=== Given records ===

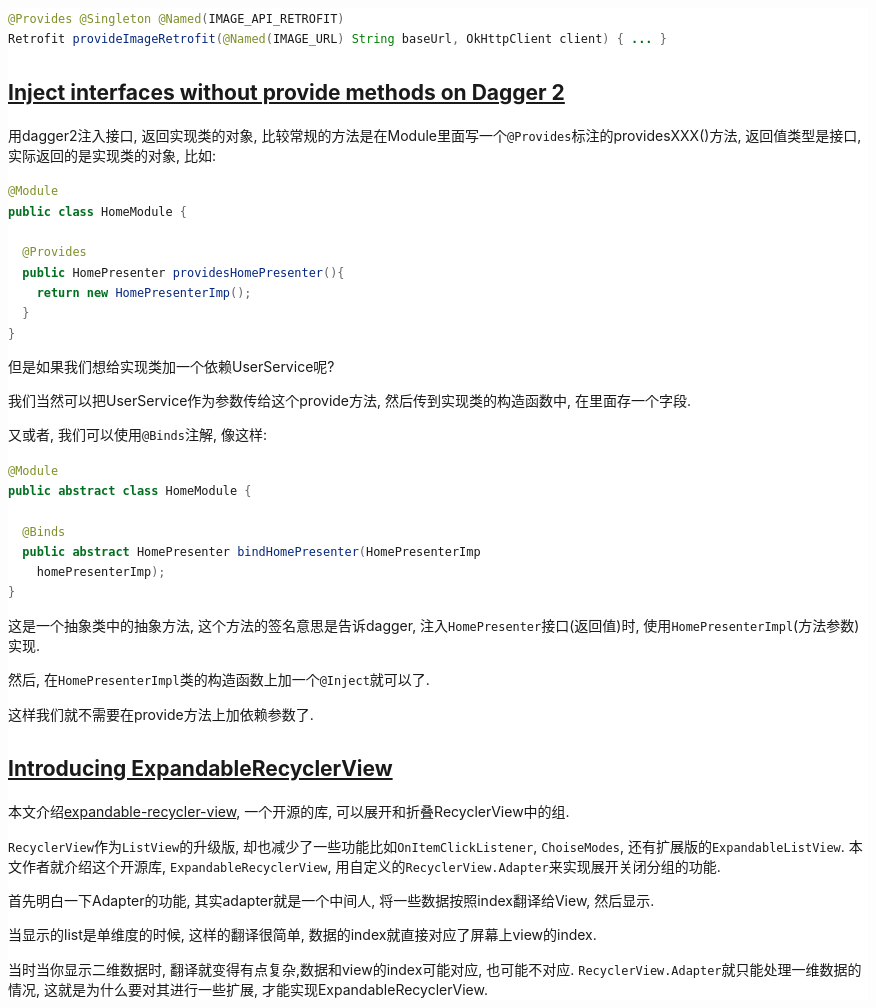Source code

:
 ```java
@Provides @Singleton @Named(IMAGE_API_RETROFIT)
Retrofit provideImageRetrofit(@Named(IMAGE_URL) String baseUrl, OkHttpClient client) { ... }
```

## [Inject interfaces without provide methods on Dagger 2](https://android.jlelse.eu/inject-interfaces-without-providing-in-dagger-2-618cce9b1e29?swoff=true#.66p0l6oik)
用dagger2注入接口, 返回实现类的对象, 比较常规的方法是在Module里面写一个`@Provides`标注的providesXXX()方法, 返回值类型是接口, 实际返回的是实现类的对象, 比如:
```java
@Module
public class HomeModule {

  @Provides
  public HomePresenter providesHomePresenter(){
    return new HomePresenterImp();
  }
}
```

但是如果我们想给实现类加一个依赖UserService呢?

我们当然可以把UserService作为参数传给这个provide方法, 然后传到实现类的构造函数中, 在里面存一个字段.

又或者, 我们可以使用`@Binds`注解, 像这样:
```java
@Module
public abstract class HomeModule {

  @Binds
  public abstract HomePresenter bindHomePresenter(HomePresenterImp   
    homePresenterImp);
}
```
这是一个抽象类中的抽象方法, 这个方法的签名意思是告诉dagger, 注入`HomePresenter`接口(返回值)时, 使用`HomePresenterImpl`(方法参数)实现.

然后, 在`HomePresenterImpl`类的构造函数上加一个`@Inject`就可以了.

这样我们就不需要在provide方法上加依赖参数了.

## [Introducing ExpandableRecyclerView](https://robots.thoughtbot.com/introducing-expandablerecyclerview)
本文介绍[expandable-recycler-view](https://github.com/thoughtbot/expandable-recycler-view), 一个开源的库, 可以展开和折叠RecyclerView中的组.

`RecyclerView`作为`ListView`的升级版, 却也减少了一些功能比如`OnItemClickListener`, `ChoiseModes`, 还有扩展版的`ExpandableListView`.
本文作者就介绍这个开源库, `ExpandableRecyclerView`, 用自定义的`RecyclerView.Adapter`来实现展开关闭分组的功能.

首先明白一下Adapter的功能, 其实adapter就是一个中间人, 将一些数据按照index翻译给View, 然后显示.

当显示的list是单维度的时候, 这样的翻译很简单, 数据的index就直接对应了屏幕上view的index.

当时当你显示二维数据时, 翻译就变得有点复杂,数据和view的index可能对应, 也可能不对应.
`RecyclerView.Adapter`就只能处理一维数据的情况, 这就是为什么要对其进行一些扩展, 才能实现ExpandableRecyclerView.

===
=== Given records ===

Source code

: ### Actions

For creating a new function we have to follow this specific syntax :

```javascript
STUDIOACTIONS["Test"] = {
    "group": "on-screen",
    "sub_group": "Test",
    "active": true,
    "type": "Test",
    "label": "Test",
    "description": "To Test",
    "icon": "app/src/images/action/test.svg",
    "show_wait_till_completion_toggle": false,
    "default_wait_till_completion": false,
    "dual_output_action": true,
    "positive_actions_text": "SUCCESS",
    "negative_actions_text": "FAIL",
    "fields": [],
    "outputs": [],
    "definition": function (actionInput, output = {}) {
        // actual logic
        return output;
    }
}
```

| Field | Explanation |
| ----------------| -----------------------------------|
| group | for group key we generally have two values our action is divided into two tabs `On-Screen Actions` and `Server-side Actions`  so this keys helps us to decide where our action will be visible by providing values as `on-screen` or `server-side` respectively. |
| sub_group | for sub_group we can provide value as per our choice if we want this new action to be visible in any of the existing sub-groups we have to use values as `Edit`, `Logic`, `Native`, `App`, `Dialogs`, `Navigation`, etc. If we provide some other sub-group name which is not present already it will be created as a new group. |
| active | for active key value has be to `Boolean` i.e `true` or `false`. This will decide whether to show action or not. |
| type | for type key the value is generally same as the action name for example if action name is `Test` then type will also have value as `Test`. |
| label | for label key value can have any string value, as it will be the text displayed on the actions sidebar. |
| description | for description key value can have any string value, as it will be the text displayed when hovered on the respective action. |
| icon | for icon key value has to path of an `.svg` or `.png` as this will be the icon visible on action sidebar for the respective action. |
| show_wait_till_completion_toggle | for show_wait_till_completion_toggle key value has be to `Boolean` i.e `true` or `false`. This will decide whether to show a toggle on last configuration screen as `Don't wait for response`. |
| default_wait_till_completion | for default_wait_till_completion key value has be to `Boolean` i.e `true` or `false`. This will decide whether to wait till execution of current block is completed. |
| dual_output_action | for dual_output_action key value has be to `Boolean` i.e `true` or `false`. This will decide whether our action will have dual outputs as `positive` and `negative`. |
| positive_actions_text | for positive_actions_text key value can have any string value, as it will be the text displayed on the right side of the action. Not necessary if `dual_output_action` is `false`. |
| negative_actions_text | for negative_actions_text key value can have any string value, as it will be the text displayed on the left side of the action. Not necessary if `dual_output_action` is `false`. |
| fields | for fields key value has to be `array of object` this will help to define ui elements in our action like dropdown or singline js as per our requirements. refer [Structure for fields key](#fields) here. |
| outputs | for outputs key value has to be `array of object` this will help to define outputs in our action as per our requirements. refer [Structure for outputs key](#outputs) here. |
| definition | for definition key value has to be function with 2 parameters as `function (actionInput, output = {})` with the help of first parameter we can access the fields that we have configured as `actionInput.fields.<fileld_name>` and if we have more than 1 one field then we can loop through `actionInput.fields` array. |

===

◆ **Problem**
What is needed is a copy of every line above in which "necessary" appears.

◆ **Written response**
| positive_actions_text | for positive_actions_text key value can have any string value, as it will be the text displayed on the right side of the action. Not necessary if `dual_output_action` is `false`. |
| negative_actions_text | for negative_actions_text key value can have any string value, as it will be the text displayed on the left side of the action. Not necessary if `dual_output_action` is `false`. |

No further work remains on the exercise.